Flossy calms and an uneasy and delicate peace is restored, usually assisted by Mrs C.
Bedtime comes and I tuck Lotty up in bed and Mrs C tucks Flossy up and we normally cross over the landing and say our goodnights. But more frequently Flossy's door is shut and the light is off. Be this shame or residual anger and resentment the message is clear 'Dad, you are not welcome'.

It's five steps to the top of the stairs, then down to a few hours calm.



Five step that take me past Flossy's door. The temptation is to keep going, to put another storm behind me.

Five steps where I make choices and decisions, where I banish the 7 year old me and shake the grown up back to life.

I'm not always welcome but I know that it matters that I'm constant and there is always a way back.
I don't always feel the love, given or taken.

But I knock, go in and say 'I love you, we'll have a better day tommorow'

Friday, 7 November 2014

National Adoption Week: Time machine

So after all the shouting and balling NAW14 is almost over and I'm sure I speak for many when I say it feels like it's been a long week. 

Challenging images and interviews on daytime and morning TV bring conflicting emotions as I consider the hopes of prospective adopters and the needs of children. Naturally I compare this to the stories that I hear in my day job and are piped into my consciousness through Twitter, blogs and Facebook. Good, bad, mundane stories of lives lived in parallel to the oblivious world around us 51 weeks a year then thrust into the spotlight for a week in November.


NAW is a good news story the politicians, of all sides,  and the media love adoption, it's a golden subject that reflects well on those who discuss it. But though the challenges of contemporary adoption are explained and laid bare I fear that the man and woman on the street hold fast to the orphan Annie fairytale*. 

I am confident that good comes of it and if one child is found a loving home then it is more than worth it.

So, tomorrow when the brouhaha is over I'll wake up, dust myself off and get on with my life slipping back into anonymity. 






However, I can't help but consider the future, how will the adoption landscape shift over the next year and the next 10, 20, 30 years. 

Practice that we consider as normal will be examined with the benefit of hindsight. 

What will be the long term implications of the recent rulings in relation to Placement orders and subsequent reductions in their number?


What will be the impact of the much publicised adoptions support fund?


Thinking further ahead will we look back with horror and shame as we do when we consider the circumstances, practice and societies seeming indifference of the 50's and 60's?  


Reading the BASW magazine this month the issue of Human Rights and adoption was raised with the reality that we are in a minority of nations that still place children for adoption without the consent of the parents.

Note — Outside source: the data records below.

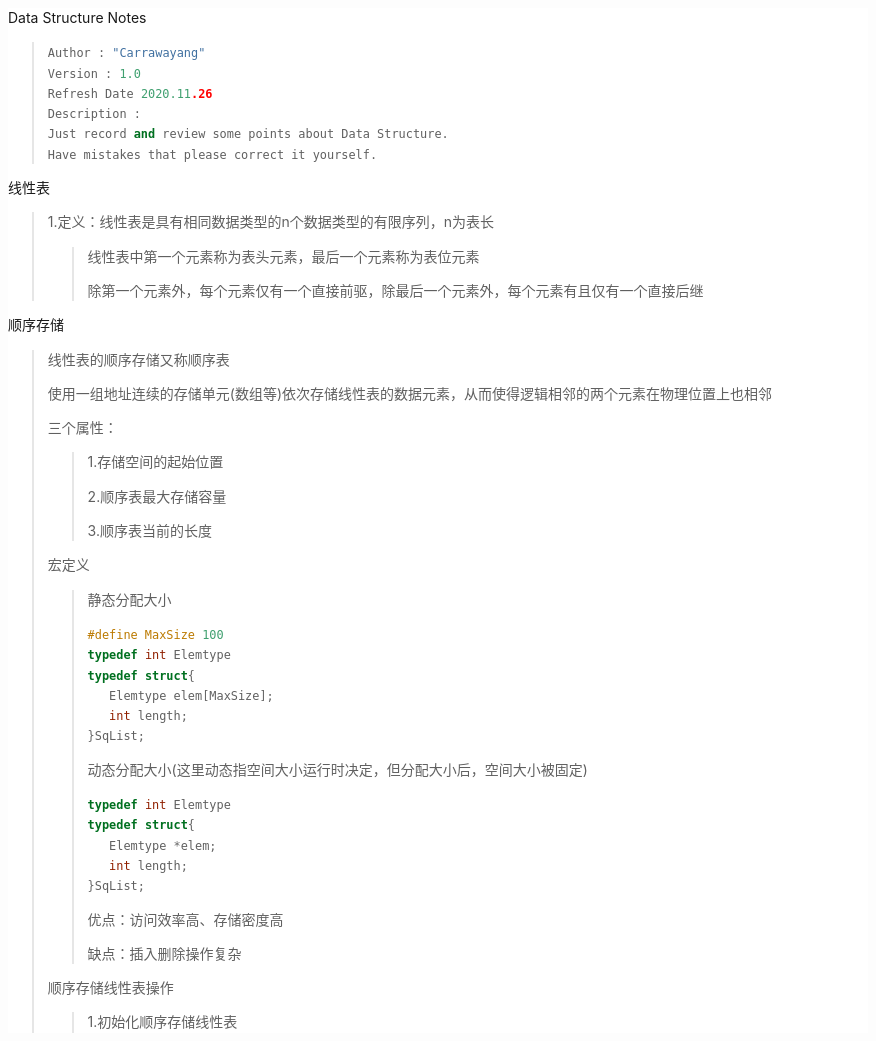 Data Structure Notes

> ```c++
> Author : "Carrawayang"
> Version : 1.0
> Refresh Date 2020.11.26
> Description : 
> Just record and review some points about Data Structure.
> Have mistakes that please correct it yourself.
> ```

线性表

> 1.定义：线性表是具有相同数据类型的n个数据类型的有限序列，n为表长
>
> >线性表中第一个元素称为表头元素，最后一个元素称为表位元素
> >
> >除第一个元素外，每个元素仅有一个直接前驱，除最后一个元素外，每个元素有且仅有一个直接后继
> >
> >

顺序存储

>线性表的顺序存储又称顺序表
>
>使用一组地址连续的存储单元(数组等)依次存储线性表的数据元素，从而使得逻辑相邻的两个元素在物理位置上也相邻
>
>三个属性：
>
>> 1.存储空间的起始位置
>>
>> 2.顺序表最大存储容量
>>
>> 3.顺序表当前的长度
>
>宏定义
>
>>静态分配大小
>>
>>```c++
>>#define MaxSize 100
>>typedef int Elemtype
>>typedef struct{
>>    Elemtype elem[MaxSize];
>>    int length;
>>}SqList;
>>```
>>
>>动态分配大小(这里动态指空间大小运行时决定，但分配大小后，空间大小被固定)
>>
>>```c++
>>typedef int Elemtype
>>typedef struct{
>>    Elemtype *elem;
>>    int length;
>>}SqList;
>>```
>>
>>优点：访问效率高、存储密度高
>>
>>缺点：插入删除操作复杂
>
>顺序存储线性表操作
>
>>1.初始化顺序存储线性表
>>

What will be the implications for the future?


Will we be aghast at the expectations placed on adopters in light of the experiences and needs of the children they parented?


Will there be any adoption re union programmes looking back through the years?


Will adoption be seen as a side issue compared to the number of children in care that need stable and secure long term homes?


Ifs and buts.


I'm not sure where we'll be and if we'll be seen as villains, victims or saviours.

I'm pretty sure I'll still be dad.

*In my retirement I intend to write my own musical "Annie: the Truth", with swearing, singing and fighting.